§ DIRECTIONS:
Can you lay out every line of the records below as a Markdown table with the columns Nr and Line, numbering the rows and leaving out blank lines?

##### ENTRIES SHOWN

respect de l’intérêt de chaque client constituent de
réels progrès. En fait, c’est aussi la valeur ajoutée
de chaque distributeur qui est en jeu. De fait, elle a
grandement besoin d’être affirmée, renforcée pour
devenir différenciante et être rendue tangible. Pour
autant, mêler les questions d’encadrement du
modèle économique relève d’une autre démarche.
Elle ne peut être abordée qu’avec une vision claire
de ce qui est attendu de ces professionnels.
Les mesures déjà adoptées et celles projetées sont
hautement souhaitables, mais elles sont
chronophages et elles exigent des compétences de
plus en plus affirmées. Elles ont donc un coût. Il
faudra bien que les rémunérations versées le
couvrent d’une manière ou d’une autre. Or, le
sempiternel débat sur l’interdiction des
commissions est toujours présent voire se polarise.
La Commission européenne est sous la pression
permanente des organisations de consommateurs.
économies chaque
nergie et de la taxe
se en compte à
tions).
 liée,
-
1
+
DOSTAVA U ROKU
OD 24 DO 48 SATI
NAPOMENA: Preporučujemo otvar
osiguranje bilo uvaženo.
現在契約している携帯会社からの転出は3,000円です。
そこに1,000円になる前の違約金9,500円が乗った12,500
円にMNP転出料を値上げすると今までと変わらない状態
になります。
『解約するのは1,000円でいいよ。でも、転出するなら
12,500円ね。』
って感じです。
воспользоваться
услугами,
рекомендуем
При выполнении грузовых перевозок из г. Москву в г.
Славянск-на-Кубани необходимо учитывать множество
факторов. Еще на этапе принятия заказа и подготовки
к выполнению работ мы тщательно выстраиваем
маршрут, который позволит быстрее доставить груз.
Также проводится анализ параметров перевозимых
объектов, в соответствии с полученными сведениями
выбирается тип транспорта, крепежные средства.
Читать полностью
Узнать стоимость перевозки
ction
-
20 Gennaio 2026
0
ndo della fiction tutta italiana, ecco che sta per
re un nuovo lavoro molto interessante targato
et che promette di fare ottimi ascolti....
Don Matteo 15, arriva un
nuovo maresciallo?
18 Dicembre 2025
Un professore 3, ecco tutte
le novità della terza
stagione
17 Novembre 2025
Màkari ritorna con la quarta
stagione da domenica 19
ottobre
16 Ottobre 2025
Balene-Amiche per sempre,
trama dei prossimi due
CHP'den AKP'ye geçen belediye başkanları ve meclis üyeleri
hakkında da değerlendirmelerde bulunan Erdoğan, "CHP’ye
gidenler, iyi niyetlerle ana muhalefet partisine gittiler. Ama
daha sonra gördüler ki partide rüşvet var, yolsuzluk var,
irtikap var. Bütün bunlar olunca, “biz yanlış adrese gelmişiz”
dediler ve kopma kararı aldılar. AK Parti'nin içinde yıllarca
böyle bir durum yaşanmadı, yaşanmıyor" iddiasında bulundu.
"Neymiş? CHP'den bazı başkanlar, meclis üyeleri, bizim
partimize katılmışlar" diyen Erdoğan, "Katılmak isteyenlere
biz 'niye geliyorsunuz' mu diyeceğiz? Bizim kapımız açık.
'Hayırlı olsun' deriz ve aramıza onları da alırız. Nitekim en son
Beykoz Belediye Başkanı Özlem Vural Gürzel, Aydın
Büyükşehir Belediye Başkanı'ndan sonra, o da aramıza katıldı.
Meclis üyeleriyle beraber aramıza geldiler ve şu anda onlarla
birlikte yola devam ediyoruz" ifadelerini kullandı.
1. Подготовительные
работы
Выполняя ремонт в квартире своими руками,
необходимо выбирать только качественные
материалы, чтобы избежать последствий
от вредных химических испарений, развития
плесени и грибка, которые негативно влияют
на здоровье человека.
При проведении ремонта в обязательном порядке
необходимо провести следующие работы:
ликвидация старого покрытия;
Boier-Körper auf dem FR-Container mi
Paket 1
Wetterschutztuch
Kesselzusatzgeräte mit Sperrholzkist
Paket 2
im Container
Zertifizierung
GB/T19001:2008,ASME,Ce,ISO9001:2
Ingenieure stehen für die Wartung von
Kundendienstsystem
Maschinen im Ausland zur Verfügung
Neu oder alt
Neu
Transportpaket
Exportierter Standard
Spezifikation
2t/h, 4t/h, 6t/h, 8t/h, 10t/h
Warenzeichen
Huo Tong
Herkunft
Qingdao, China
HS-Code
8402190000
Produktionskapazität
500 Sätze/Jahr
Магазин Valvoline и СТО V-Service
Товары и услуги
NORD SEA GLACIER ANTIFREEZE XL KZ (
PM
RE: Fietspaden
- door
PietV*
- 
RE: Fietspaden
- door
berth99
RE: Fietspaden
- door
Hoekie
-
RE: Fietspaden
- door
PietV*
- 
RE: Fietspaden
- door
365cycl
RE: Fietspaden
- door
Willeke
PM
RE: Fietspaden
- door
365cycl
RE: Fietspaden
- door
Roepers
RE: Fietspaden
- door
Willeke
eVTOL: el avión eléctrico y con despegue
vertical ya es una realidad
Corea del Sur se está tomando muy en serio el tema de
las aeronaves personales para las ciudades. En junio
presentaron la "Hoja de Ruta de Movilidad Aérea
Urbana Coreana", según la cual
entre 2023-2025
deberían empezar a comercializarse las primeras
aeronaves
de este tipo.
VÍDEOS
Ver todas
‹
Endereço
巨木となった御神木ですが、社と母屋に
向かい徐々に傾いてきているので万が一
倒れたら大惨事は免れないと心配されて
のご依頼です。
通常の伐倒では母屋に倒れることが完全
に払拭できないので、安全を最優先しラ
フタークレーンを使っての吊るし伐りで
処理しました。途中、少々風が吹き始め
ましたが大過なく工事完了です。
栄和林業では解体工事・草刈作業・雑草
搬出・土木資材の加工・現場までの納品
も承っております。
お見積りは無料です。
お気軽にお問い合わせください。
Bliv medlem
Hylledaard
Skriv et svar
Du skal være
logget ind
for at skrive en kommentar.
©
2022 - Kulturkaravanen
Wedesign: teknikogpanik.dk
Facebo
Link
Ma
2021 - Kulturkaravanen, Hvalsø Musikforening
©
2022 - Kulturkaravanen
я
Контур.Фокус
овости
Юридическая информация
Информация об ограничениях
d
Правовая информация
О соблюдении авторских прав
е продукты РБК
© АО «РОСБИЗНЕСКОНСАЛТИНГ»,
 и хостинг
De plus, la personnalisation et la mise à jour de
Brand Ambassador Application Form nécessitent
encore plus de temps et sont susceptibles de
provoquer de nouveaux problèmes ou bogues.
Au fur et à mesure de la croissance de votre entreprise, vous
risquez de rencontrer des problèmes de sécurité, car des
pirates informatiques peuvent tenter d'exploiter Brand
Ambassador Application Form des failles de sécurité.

##########

§ ANSWER BOX:
| Nr | Line |
|---|---|
| 1 | respect de l’intérêt de chaque client constituent de |
| 2 | réels progrès. En fait, c’est aussi la valeur ajoutée |
| 3 | de chaque distributeur qui est en jeu. De fait, elle a |
| 4 | grandement besoin d’être affirmée, renforcée pour |
| 5 | devenir différenciante et être rendue tangible. Pour |
| 6 | autant, mêler les questions d’encadrement du |
| 7 | modèle économique relève d’une autre démarche. |
| 8 | Elle ne peut être abordée qu’avec une vision claire |
| 9 | de ce qui est attendu de ces professionnels. |
| 10 | Les mesures déjà adoptées et celles projetées sont |
| 11 | hautement souhaitables, mais elles sont |
| 12 | chronophages et elles exigent des compétences de |
| 13 | plus en plus affirmées. Elles ont donc un coût. Il |
| 14 | faudra bien que les rémunérations versées le |
| 15 | couvrent d’une manière ou d’une autre. Or, le |
| 16 | sempiternel débat sur l’interdiction des |
| 17 | commissions est toujours présent voire se polarise. |
| 18 | La Commission européenne est sous la pression |
| 19 | permanente des organisations de consommateurs. |
| 20 | économies chaque |
| 21 | nergie et de la taxe |
| 22 | se en compte à |
| 23 | tions). |
| 24 |  liée, |
| 25 | - |
| 26 | 1 |
| 27 | + |
| 28 | DOSTAVA U ROKU |
| 29 | OD 24 DO 48 SATI |
| 30 | NAPOMENA: Preporučujemo otvar |
| 31 | osiguranje bilo uvaženo. |
| 32 | 現在契約している携帯会社からの転出は3,000円です。 |
| 33 | そこに1,000円になる前の違約金9,500円が乗った12,500 |
| 34 | 円にMNP転出料を値上げすると今までと変わらない状態 |
| 35 | になります。 |
| 36 | 『解約するのは1,000円でいいよ。でも、転出するなら |
| 37 | 12,500円ね。』 |
| 38 | って感じです。 |
| 39 | воспользоваться |
| 40 | услугами, |
| 41 | рекомендуем |
| 42 | При выполнении грузовых перевозок из г. Москву в г. |
| 43 | Славянск-на-Кубани необходимо учитывать множество |
| 44 | факторов. Еще на этапе принятия заказа и подготовки |
| 45 | к выполнению работ мы тщательно выстраиваем |
| 46 | маршрут, который позволит быстрее доставить груз. |
| 47 | Также проводится анализ параметров перевозимых |
| 48 | объектов, в соответствии с полученными сведениями |
| 49 | выбирается тип транспорта, крепежные средства. |
| 50 | Читать полностью |
| 51 | Узнать стоимость перевозки |
| 52 | ction |
| 53 | - |
| 54 | 20 Gennaio 2026 |
| 55 | 0 |
| 56 | ndo della fiction tutta italiana, ecco che sta per |
| 57 | re un nuovo lavoro molto interessante targato |
| 58 | et che promette di fare ottimi ascolti.... |
| 59 | Don Matteo 15, arriva un |
| 60 | nuovo maresciallo? |
| 61 | 18 Dicembre 2025 |
| 62 | Un professore 3, ecco tutte |
| 63 | le novità della terza |
| 64 | stagione |
| 65 | 17 Novembre 2025 |
| 66 | Màkari ritorna con la quarta |
| 67 | stagione da domenica 19 |
| 68 | ottobre |
| 69 | 16 Ottobre 2025 |
| 70 | Balene-Amiche per sempre, |
| 71 | trama dei prossimi due |
| 72 | CHP'den AKP'ye geçen belediye başkanları ve meclis üyeleri |
| 73 | hakkında da değerlendirmelerde bulunan Erdoğan, "CHP’ye |
| 74 | gidenler, iyi niyetlerle ana muhalefet partisine gittiler. Ama |
| 75 | daha sonra gördüler ki partide rüşvet var, yolsuzluk var, |
| 76 | irtikap var. Bütün bunlar olunca, “biz yanlış adrese gelmişiz” |
| 77 | dediler ve kopma kararı aldılar. AK Parti'nin içinde yıllarca |
| 78 | böyle bir durum yaşanmadı, yaşanmıyor" iddiasında bulundu. |
| 79 | "Neymiş? CHP'den bazı başkanlar, meclis üyeleri, bizim |
| 80 | partimize katılmışlar" diyen Erdoğan, "Katılmak isteyenlere |
| 81 | biz 'niye geliyorsunuz' mu diyeceğiz? Bizim kapımız açık. |
| 82 | 'Hayırlı olsun' deriz ve aramıza onları da alırız. Nitekim en son |
| 83 | Beykoz Belediye Başkanı Özlem Vural Gürzel, Aydın |
| 84 | Büyükşehir Belediye Başkanı'ndan sonra, o da aramıza katıldı. |
| 85 | Meclis üyeleriyle beraber aramıza geldiler ve şu anda onlarla |
| 86 | birlikte yola devam ediyoruz" ifadelerini kullandı. |
| 87 | 1. Подготовительные |
| 88 | работы |
| 89 | Выполняя ремонт в квартире своими руками, |
| 90 | необходимо выбирать только качественные |
| 91 | материалы, чтобы избежать последствий |
| 92 | от вредных химических испарений, развития |
| 93 | плесени и грибка, которые негативно влияют |
| 94 | на здоровье человека. |
| 95 | При проведении ремонта в обязательном порядке |
| 96 | необходимо провести следующие работы: |
| 97 | ликвидация старого покрытия; |
| 98 | Boier-Körper auf dem FR-Container mi |
| 99 | Paket 1 |
| 100 | Wetterschutztuch |
| 101 | Kesselzusatzgeräte mit Sperrholzkist |
| 102 | Paket 2 |
| 103 | im Container |
| 104 | Zertifizierung |
| 105 | GB/T19001:2008,ASME,Ce,ISO9001:2 |
| 106 | Ingenieure stehen für die Wartung von |
| 107 | Kundendienstsystem |
| 108 | Maschinen im Ausland zur Verfügung |
| 109 | Neu oder alt |
| 110 | Neu |
| 111 | Transportpaket |
| 112 | Exportierter Standard |
| 113 | Spezifikation |
| 114 | 2t/h, 4t/h, 6t/h, 8t/h, 10t/h |
| 115 | Warenzeichen |
| 116 | Huo Tong |
| 117 | Herkunft |
| 118 | Qingdao, China |
| 119 | HS-Code |
| 120 | 8402190000 |
| 121 | Produktionskapazität |
| 122 | 500 Sätze/Jahr |
| 123 | Магазин Valvoline и СТО V-Service |
| 124 | Товары и услуги |
| 125 | NORD SEA GLACIER ANTIFREEZE XL KZ ( |
| 126 | PM |
| 127 | RE: Fietspaden |
| 128 | - door |
| 129 | PietV* |
| 130 | -  |
| 131 | RE: Fietspaden |
| 132 | - door |
| 133 | berth99 |
| 134 | RE: Fietspaden |
| 135 | - door |
| 136 | Hoekie |
| 137 | - |
| 138 | RE: Fietspaden |
| 139 | - door |
| 140 | PietV* |
| 141 | -  |
| 142 | RE: Fietspaden |
| 143 | - door |
| 144 | 365cycl |
| 145 | RE: Fietspaden |
| 146 | - door |
| 147 | Willeke |
| 148 | PM |
| 149 | RE: Fietspaden |
| 150 | - door |
| 151 | 365cycl |
| 152 | RE: Fietspaden |
| 153 | - door |
| 154 | Roepers |
| 155 | RE: Fietspaden |
| 156 | - door |
| 157 | Willeke |
| 158 | eVTOL: el avión eléctrico y con despegue |
| 159 | vertical ya es una realidad |
| 160 | Corea del Sur se está tomando muy en serio el tema de |
| 161 | las aeronaves personales para las ciudades. En junio |
| 162 | presentaron la "Hoja de Ruta de Movilidad Aérea |
| 163 | Urbana Coreana", según la cual |
| 164 | entre 2023-2025 |
| 165 | deberían empezar a comercializarse las primeras |
| 166 | aeronaves |
| 167 | de este tipo. |
| 168 | VÍDEOS |
| 169 | Ver todas |
| 170 | ‹ |
| 171 | Endereço |
| 172 | 巨木となった御神木ですが、社と母屋に |
| 173 | 向かい徐々に傾いてきているので万が一 |
| 174 | 倒れたら大惨事は免れないと心配されて |
| 175 | のご依頼です。 |
| 176 | 通常の伐倒では母屋に倒れることが完全 |
| 177 | に払拭できないので、安全を最優先しラ |
| 178 | フタークレーンを使っての吊るし伐りで |
| 179 | 処理しました。途中、少々風が吹き始め |
| 180 | ましたが大過なく工事完了です。 |
| 181 | 栄和林業では解体工事・草刈作業・雑草 |
| 182 | 搬出・土木資材の加工・現場までの納品 |
| 183 | も承っております。 |
| 184 | お見積りは無料です。 |
| 185 | お気軽にお問い合わせください。 |
| 186 | Bliv medlem |
| 187 | Hylledaard |
| 188 | Skriv et svar |
| 189 | Du skal være |
| 190 | logget ind |
| 191 | for at skrive en kommentar. |
| 192 | © |
| 193 | 2022 - Kulturkaravanen |
| 194 | Wedesign: teknikogpanik.dk |
| 195 | Facebo |
| 196 | Link |
| 197 | Ma |
| 198 | 2021 - Kulturkaravanen, Hvalsø Musikforening |
| 199 | © |
| 200 | 2022 - Kulturkaravanen |
| 201 | я |
| 202 | Контур.Фокус |
| 203 | овости |
| 204 | Юридическая информация |
| 205 | Информация об ограничениях |
| 206 | d |
| 207 | Правовая информация |
| 208 | О соблюдении авторских прав |
| 209 | е продукты РБК |
| 210 | © АО «РОСБИЗНЕСКОНСАЛТИНГ», |
| 211 |  и хостинг |
| 212 | De plus, la personnalisation et la mise à jour de |
| 213 | Brand Ambassador Application Form nécessitent |
| 214 | encore plus de temps et sont susceptibles de |
| 215 | provoquer de nouveaux problèmes ou bogues. |
| 216 | Au fur et à mesure de la croissance de votre entreprise, vous |
| 217 | risquez de rencontrer des problèmes de sécurité, car des |
| 218 | pirates informatiques peuvent tenter d'exploiter Brand |
| 219 | Ambassador Application Form des failles de sécurité. |